Ugh I hate all these emotions. Maybe this means that I’m going to be getting my period back! Ha ha, well I can hope, right? If that’s the case then that means I can stop gaining weight and stay where I am.
I just wish that I could have a normal relationship with food again. I hate waking up every day and stressing about what I’m going to eat for each meal. I hate feeling like if I indulge in something I have to make up for it in other parts of my eating. I hate that I practically tremble with fear when I see a dessert. And I hate that when I try to talk to my mom about my guilt that she can’t begin to understand how I feel. I know it’s not her fault; I mean I wouldn’t want her to experience the guilt that I go through after eating a cupcake or a handful of Jelly Beans, but it would just help so much if she had an idea of what it feels like for me. I’ve asked her to read recovery books that I bought so she could get a better feel for what I’m going through but as of now she has yet to open them up. I’m just so glad that my therapist is back from her two week vacation. It’s amazing how much can happen in two short weeks.
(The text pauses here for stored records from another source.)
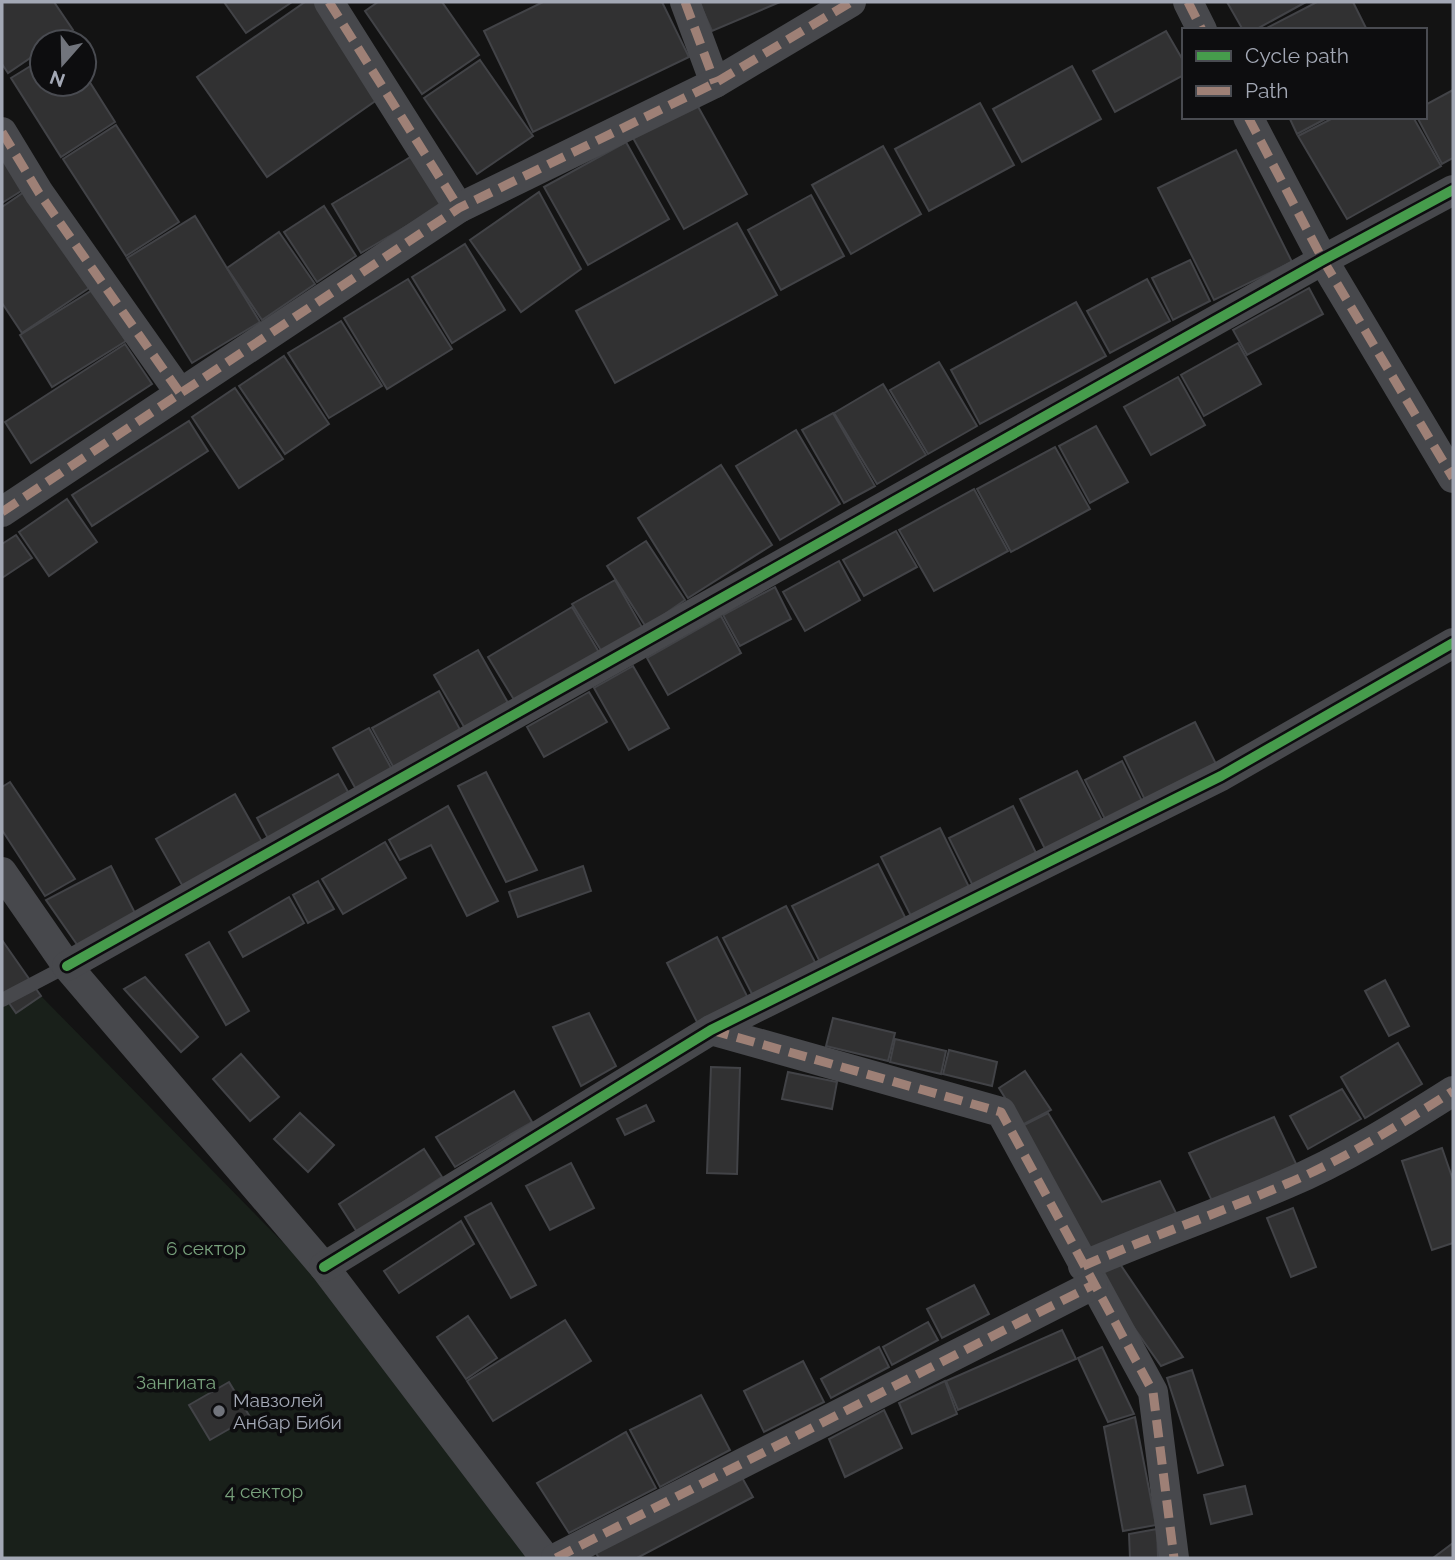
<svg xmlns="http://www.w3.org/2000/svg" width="1455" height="1560" font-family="Raleway,sans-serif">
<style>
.green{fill:#19201a}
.building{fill:#313132;stroke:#424347;stroke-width:2}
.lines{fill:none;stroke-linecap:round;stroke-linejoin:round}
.lane{stroke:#47484c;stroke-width:14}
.street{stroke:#47484c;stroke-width:30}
.quiet{stroke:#9e8076;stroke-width:9;stroke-dasharray:18 9;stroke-linecap:butt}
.cycleway-casing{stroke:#0d0d0f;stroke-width:15}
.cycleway{stroke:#469c4c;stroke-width:10}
.poi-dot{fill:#71747c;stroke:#0d0d0f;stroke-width:2.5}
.labels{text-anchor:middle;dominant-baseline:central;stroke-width:7;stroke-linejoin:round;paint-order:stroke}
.park-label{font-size:19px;fill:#78a17c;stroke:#0d0d0f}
.poi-label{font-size:19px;fill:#a3a8b5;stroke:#0d0d0f;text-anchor:start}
</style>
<rect width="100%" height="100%" fill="#131313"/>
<!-- green -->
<polygon class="green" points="2,940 41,996 314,1274 529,1558 2,1558"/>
<!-- building -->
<g class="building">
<polygon points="2,2 54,2 73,30 54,42 42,42 42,50 8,73 2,64"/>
<polygon points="224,2 292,2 246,33"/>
<polygon points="305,2 314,2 381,97 267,177 197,77"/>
<polygon points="378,2 442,2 479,55 422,94 365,11"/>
<polygon points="543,2 662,2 689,57 533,132 484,31"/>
<polygon points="699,2 780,2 712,31"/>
<polygon points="1227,2 1306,2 1255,30 1243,30"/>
<polygon points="1317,2 1353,2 1367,30 1263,30"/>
<polygon points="1166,31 1184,62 1184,75 1115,112 1093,71"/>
<polygon points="42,59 42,84 84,84 84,73 115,122 61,157 11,78"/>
<polygon points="480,60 533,136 477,174 424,98"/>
<polygon points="1072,66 1101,119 1022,162 993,109"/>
<polygon points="1453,90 1453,158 1442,164 1417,117 1425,117 1425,105"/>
<polygon points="696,103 747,194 684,229 633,138"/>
<polygon points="980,103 1014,165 929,211 895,149"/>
<polygon points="1289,117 1329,117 1297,134"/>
<polygon points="1335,117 1413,117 1441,166 1347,219 1298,136"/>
<polygon points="116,125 179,222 126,256 63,159"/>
<polygon points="626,142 669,219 588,265 544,187"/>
<polygon points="883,146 921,214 851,254 812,185"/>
<polygon points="2,147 26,188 2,203"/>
<polygon points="1236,150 1292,262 1214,300 1158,188"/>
<polygon points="412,156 442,205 361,253 332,204"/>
<polygon points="27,190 92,286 22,333 2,303 2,207"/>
<polygon points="539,192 581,269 521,312 470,240"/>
<polygon points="811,195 844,256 781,290 748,230"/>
<polygon points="324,206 356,256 317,282 284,232"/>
<polygon points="195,216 260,322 192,363 127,258"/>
<polygon points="737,223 777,295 615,383 576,311"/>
<polygon points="279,232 315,284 262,320 227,268"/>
<polygon points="465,244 505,310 452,343 412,277"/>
<polygon points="1190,260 1210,301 1173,320 1152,278"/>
<polygon points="408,279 452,349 387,389 344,318"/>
<polygon points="1147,279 1170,321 1110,353 1087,311"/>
<polygon points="1309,288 1323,314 1247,355 1233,330"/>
<polygon points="94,289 126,341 52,387 20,335"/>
<polygon points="1076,302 1106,356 980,424 951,370"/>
<polygon points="341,321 382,386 329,418 288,353"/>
<polygon points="1238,343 1261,384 1204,416 1181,375"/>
<polygon points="125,344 152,384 31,463 5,422"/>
<polygon points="284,356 329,424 285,454 239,386"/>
<polygon points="939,362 977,426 928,454 890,390"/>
<polygon points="1178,377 1205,425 1151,455 1124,407"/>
<polygon points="883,384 926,455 877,484 834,413"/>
<polygon points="235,388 283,459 239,488 192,417"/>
<polygon points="833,413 875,486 844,503 802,430"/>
<polygon points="189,421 208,451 92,526 72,495"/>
<polygon points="1096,426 1128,482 1090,503 1059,446"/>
<polygon points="796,430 840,504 780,540 736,466"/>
<polygon points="1055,447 1090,509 1011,552 977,489"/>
<polygon points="721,465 772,545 688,598 638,518"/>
<polygon points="974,489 1008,551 934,591 899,530"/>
<polygon points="67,499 97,542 49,576 19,532"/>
<polygon points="896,531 917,567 864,596 843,560"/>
<polygon points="16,535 32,558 2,578 2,544"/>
<polygon points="646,541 685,600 646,627 607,566"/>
<polygon points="839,561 860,600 805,631 783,592"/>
<polygon points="615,580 643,629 602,652 572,604"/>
<polygon points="775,587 791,619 740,646 723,615"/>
<polygon points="572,607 600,654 516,703 488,657"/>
<polygon points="721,616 741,653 668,695 647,658"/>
<polygon points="478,650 511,708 467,732 434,675"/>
<polygon points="633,666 669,728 629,750 594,688"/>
<polygon points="439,691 463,735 396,772 372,728"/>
<polygon points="589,692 607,722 544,757 527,727"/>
<polygon points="1195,722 1217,766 1146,802 1124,757"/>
<polygon points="369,728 394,773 358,793 333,748"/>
<polygon points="1122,761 1143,803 1106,821 1085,780"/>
<polygon points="1077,771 1103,822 1046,851 1020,799"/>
<polygon points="486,772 537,870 506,882 458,786"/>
<polygon points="338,774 352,799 271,844 257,818"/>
<polygon points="10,782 75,879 45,896 2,830 2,787"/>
<polygon points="235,794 265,847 186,892 156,839"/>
<polygon points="448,806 498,901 467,916 431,845 400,860 389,840"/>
<polygon points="1013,806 1037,855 973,886 949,838"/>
<polygon points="940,828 969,887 911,916 881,857"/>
<polygon points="385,842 406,878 343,914 322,879"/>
<polygon points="878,864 906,919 820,962 792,906"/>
<polygon points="111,866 137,917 78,946 46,900"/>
<polygon points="583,866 591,891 518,917 509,892"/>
<polygon points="318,881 334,909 308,923 293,895"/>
<polygon points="289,897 304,923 243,957 229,932"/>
<polygon points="786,906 816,964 753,996 723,938"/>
<polygon points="717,937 748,998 698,1024 667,963"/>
<polygon points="2,940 41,996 16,1013 2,993"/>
<polygon points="209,942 249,1011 226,1025 186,955"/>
<polygon points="145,977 198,1037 181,1052 124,989"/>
<polygon points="1385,980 1409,1026 1389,1036 1365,991"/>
<polygon points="589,1013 616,1066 581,1086 553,1027"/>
<polygon points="833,1018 895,1033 888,1061 826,1046"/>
<polygon points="895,1039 946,1051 941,1074 890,1062"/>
<polygon points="1398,1043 1422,1084 1365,1118 1341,1077"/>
<polygon points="949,1050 997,1062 992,1086 943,1074"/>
<polygon points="241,1054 279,1097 250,1121 213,1079"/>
<polygon points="711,1067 740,1068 737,1174 707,1173"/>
<polygon points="1025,1071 1051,1110 1022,1125 999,1088"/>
<polygon points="788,1072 837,1082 832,1109 782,1099"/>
<polygon points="1342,1089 1361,1119 1308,1149 1290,1116"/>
<polygon points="514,1091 532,1122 455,1167 436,1137"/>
<polygon points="646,1105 654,1121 625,1135 617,1119"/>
<polygon points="300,1113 334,1145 308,1172 274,1139"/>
<polygon points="1048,1113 1102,1202 1160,1181 1177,1215 1087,1254 1018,1128"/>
<polygon points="1274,1117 1298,1168 1213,1203 1189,1153"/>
<polygon points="1442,1148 1453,1180 1453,1243 1432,1250 1402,1161"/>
<polygon points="424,1149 442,1177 357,1232 339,1204"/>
<polygon points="571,1163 594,1208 550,1230 526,1186"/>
<polygon points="491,1203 536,1285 511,1298 465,1217"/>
<polygon points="1293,1208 1316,1267 1291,1277 1267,1218"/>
<polygon points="461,1221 474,1244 399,1293 384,1271"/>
<polygon points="1120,1264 1183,1357 1161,1366 1097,1275"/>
<polygon points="974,1285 989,1314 942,1338 927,1309"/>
<polygon points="468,1316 497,1358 466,1379 437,1337"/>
<polygon points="565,1320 591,1361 493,1421 467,1381"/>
<polygon points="928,1322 938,1340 892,1365 883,1347"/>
<polygon points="1062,1330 1076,1359 958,1410 946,1381"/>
<polygon points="879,1347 889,1367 831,1398 821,1379"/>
<polygon points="1102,1347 1134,1414 1108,1422 1078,1358"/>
<polygon points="803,1361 824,1402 764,1432 744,1391"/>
<polygon points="1192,1370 1223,1465 1198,1473 1167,1378"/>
<polygon points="945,1381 957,1414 912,1434 899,1403"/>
<polygon points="229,1382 250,1417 210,1440 189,1405"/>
<polygon points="701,1395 730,1450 660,1487 630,1430"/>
<polygon points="884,1410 902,1448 845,1477 829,1439"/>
<polygon points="1135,1417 1156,1525 1123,1531 1104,1427"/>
<polygon points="626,1432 656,1488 569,1533 537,1483"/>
<polygon points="740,1474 753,1497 637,1558 599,1558 594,1550"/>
<polygon points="1245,1486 1252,1514 1211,1524 1204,1495"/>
<polygon points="1157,1529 1158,1558 1130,1558 1129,1534"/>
<polygon points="1453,1543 1453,1558 1433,1558"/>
</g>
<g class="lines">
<!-- lane -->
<polyline class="lane" points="2,1000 67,966"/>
<!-- street -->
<g class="street">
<polyline points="329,2 459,208"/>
<polyline points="685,2 715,83"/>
<polyline points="1188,2 1202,30"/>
<polyline points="1248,117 1323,260 1453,478"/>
<polyline points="2,132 39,193 180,393"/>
<polyline points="2,512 459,208 715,83 851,2"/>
<polyline points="2,872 67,966 324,1267 545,1558"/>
<polyline points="67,966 1323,260 1453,190"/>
<polyline points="711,1030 1001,1112 1153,1392 1174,1558"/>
<path d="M 1083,1266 C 1150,1237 1219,1213 1286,1184 C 1343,1160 1401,1124 1453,1091"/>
<polyline points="324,1267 711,1030 1221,776 1453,643"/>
<polyline points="556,1558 1093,1285"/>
</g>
<!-- quiet -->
<g class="quiet">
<polyline points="329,2 459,208"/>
<polyline points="685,2 715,83"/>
<polyline points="1188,2 1202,30"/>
<polyline points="1248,117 1323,260 1453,478"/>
<polyline points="2,132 39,193 180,393"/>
<polyline points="2,512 459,208 715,83 851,2"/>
<polyline points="711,1030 1001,1112 1153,1392 1174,1558"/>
<path d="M 1083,1266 C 1150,1237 1219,1213 1286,1184 C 1343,1160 1401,1124 1453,1091"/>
<polyline points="556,1558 1093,1285"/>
</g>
<defs>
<g id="cycleway">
<polyline points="67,966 1323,260 1453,190"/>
<polyline points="324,1267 711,1030 1221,776 1453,643"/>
</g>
</defs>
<!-- cycleway casing -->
<use href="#cycleway" class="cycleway-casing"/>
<!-- cycleway -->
<use href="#cycleway" class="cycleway"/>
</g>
<!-- markers -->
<circle class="poi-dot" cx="219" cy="1411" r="7"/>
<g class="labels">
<!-- park labels -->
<g class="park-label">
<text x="206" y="1248">6 сектор</text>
<text x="176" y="1382">Зангиата</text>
<text x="264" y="1491">4 сектор</text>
</g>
<!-- poi labels -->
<g class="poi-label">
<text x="233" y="1400">Мавзолей<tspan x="233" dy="22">Анбар Биби</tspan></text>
</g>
</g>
<!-- border -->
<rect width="1455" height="1560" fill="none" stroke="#a3a8b5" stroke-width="7"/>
<!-- legend -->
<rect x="1182" y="28" width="245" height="91" fill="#0d0d0f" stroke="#494b51" stroke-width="2"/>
<rect x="1196" y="51" width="35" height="10" fill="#469c4c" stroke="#494b51" stroke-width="2"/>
<text x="1245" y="63" font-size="21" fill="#a3a8b5">Cycle path</text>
<rect x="1196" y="86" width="35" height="10" fill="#9e8076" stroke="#494b51" stroke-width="2"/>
<text x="1245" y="98" font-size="21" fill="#a3a8b5">Path</text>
<!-- north arrow -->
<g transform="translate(63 63) rotate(200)"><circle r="33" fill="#0d0d0f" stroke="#494b51" stroke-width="2"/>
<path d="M0-5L12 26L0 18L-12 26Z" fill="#71747c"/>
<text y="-10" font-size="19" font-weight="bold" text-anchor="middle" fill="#a3a8b5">N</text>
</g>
</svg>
I have been dying to get out of Frederick lately. I can hardly wait until I’m ready to move to New York City and get my life started. I don’t want to stay here in this small city any longer than I absolutely need to. There’s no way that I can start a career in fashion in stupid Frederick and get anywhere with it. I really, really want to transfer to LIM college in new york for the spring semester but neither of my parents think that I’ll be ready then. Oh well, I guess I will just have to take things one day at a time and see how things go. For now I will make due with trying to set up a fashion column in my school newspaper. I bet that would look really good on my resume considering that I want to work for a fashion magazine. I really hope that my therapist will think that I’ll be ready to transfer for the spring semester because the sooner I can get to New York, the better.